Don December 5, 2011 - 5:31pm
( categories: Miscellany )

is amazing. A friend of mine has vending machines in Cotulla. He was going to pick them up and move them elsewhere before the boom. Now he's glad he was too lazy to do it. I go with him occasionally and it's crazy to see how the empty fields have turned into yards filled with pipe and machinery. Two of the nice little mom and pop restaurants we frequent when down there have become ridiculously busy. Good for the locals now...but what happens if/when it goes bust?
_____________________________________________________
May we have the clarity to see what is required of us, the courage to accept it, and the capacity to discharge it.
Robert Fripp

OldLakeRat December 5, 2011 - 6:37pm

"I wonder how long that equation works?"

Maybe it has something to do with the hotel rates in Seguin.

BTSOOM

http://mauberly.blogspot.com/

mauberly December 6, 2011 - 10:16pm

on this piece Don. To your question of "how long"..., I was going to say something like, "Well, at $100 a barrel oil..., quite a while it seems". But gas prices have dropped 30-40 cents a gallon and crude is still $100 a barrel. What the hell?

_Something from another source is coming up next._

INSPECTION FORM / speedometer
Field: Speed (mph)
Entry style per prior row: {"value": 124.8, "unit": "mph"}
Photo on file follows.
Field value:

John Michael Greer explains it here..., What Peak Oil Looks Like

Great piece..., he sums it up thus:

Among the few businesses that do promise a decent return on investment are the ones involved in fossil fuel extraction, and so companies drilling for oil and natural gas in shale deposits—the latest fad in the fossil fuel field—have more capital than they know what to do with. The oil boomtowns in North Dakota and the fracking projects stirring up controversy in various corners of the Northeast are among the results. Elsewhere in the American economy, however, good investments are increasingly scarce. For decades now, profits from the financial industry and speculation have eclipsed profits from the manufacture of goods—before the 2008 crash, it bears remembering, General Motors made far more profit from its financing arm than it did from building cars—and that reshaping of the economy seems to be approaching its logical endpoint, the point at which it’s no longer profitable for the industrial economy to manufacture anything at all.

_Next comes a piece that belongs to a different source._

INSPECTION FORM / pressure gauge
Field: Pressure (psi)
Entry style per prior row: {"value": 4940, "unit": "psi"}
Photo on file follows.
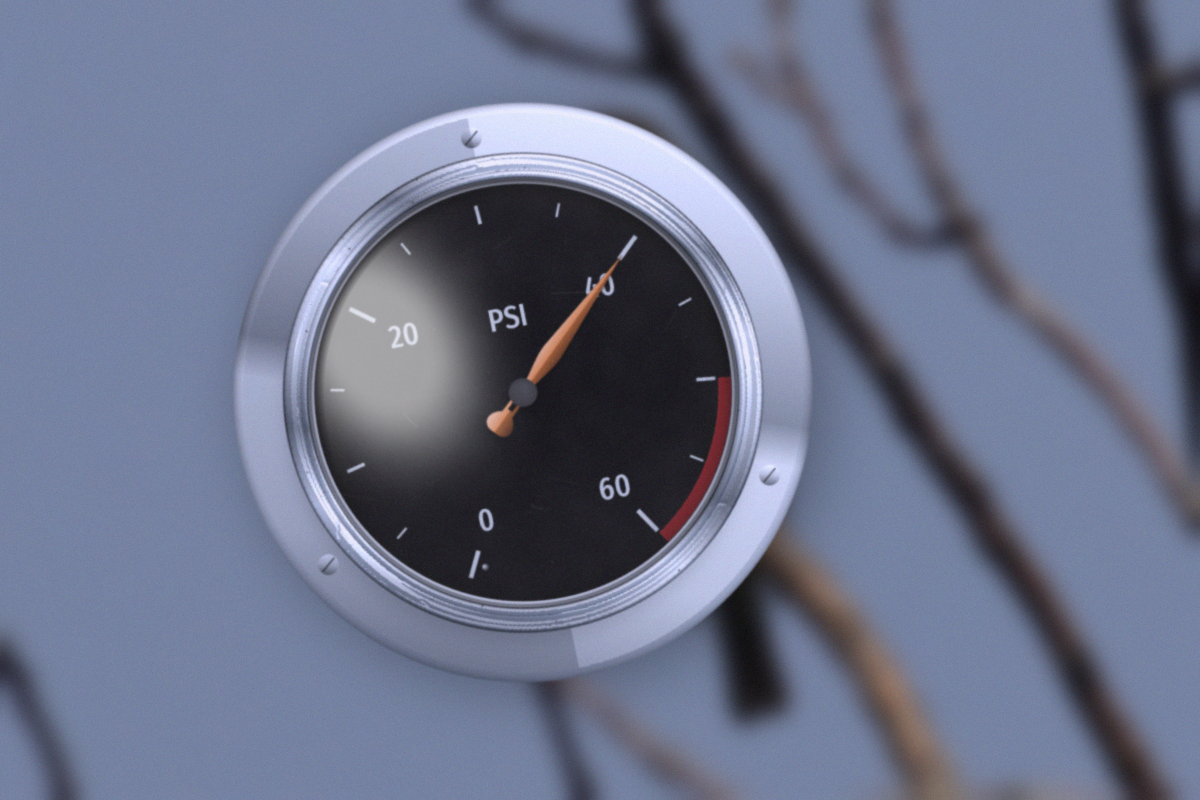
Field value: {"value": 40, "unit": "psi"}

I have begun to suspect that this will turn out to be one of the most crucial downsides of the arrival of peak oil. If the industrial economy, as I’ve suggested, was basically an arbitrage scheme profiting off the difference in cost between energy from fossil fuels and energy from human laborers, the rising cost of fossil fuels and other inputs needed to run an industrial economy will sooner or later collide with the declining cost of labor in an impoverished and overcrowded society. As we get closer to that point, it seems to me that we may begin to see the entire industrial project unravel, as the profits needed to make industrialism make sense dry up. If that’s the unspoken subtext behind the widening spiral of economic dysfunction that seems to be gripping so much of the industrial world today, then what we’ve seen so far of what peak oil looks like may be a prologue to a series of wrenching economic transformations that will leave few lives untouched.

Oh..., I was also going to ask you if you feel like you are living on Easter Island?